Agreed there, and why I'll probably still keep using the small round ones for paste waxes where it's easier to put the pad on top of the wax and give a twist to load it.

But for anything coming in liquid / cream form they're ideal.


----------



## The Cueball (Feb 8, 2007)

Just ordered a few, thanks PV 






:lol:


----------



## Mixman (Dec 18, 2007)

Oh sod it, I'll try them too. Just ordered 1 of each!!


----------



## Ross (Apr 25, 2007)

PV have you tried the Poorboys polish on glass yet?


----------



## VIPER (May 30, 2007)

RosswithaOCD said:


> PV have you tried the Poorboys polish on glass yet?


Yes, in fact I did it on the car in this thread (side and rear only, of course. Clearkote Quikshine on the screen). Works great!


----------



## Ross (Apr 25, 2007)

Pit Viper said:


> Yes, in fact I did it on the car in this thread (side and rear only, of course. Clearkote Quikshine on the screen). Works great!
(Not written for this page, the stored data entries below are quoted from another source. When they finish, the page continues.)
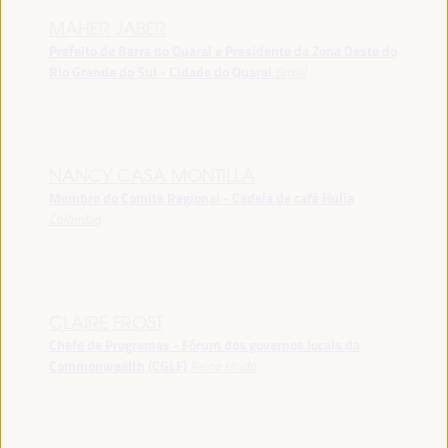
MAHER JABER
Prefeito de Barra do Quaraí e Presidente da Zona Oeste do
Rio Grande do Sul - Cidade do Quarai
Brasil
NANCY CASA MONTILLA
Membro do Comitê Regional - Cadeia de café Hulia
Colômbia
CLAIRE FROST
Chefe de Programas - Fórum dos governos locais da
Commonwealth (CGLF)
Reino Unido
Nice I am sure I told you a while ago I found out by accident it really works well I like the white one its has a really nice coconut smell.


----------



## VIPER (May 30, 2007)

As I mentioned, they do wash out well by hand. I did have a few reservations that screwing them up to wring the water out might damage and tear the moulded 'finger' part but it doesn't and they come out like new again with a bit of Fairy liquid :-


----------



## The Cueball (Feb 8, 2007)

used these at the weekend on the FTO both on the inside and outside, and I must say that they are great!!!!

Very easy to use,and may just be in my head, but makes it quicker to do the jobs required...

oh, and BTW, they are now called "fingers" as renamed by the SWMBO.

:thumb:


----------



## Bigpikle (May 21, 2007)

nice review BTW 

need to pull mine out for a play again - the glass one is excellent but havent used the foam one too much TBH. Needs further investigation


----------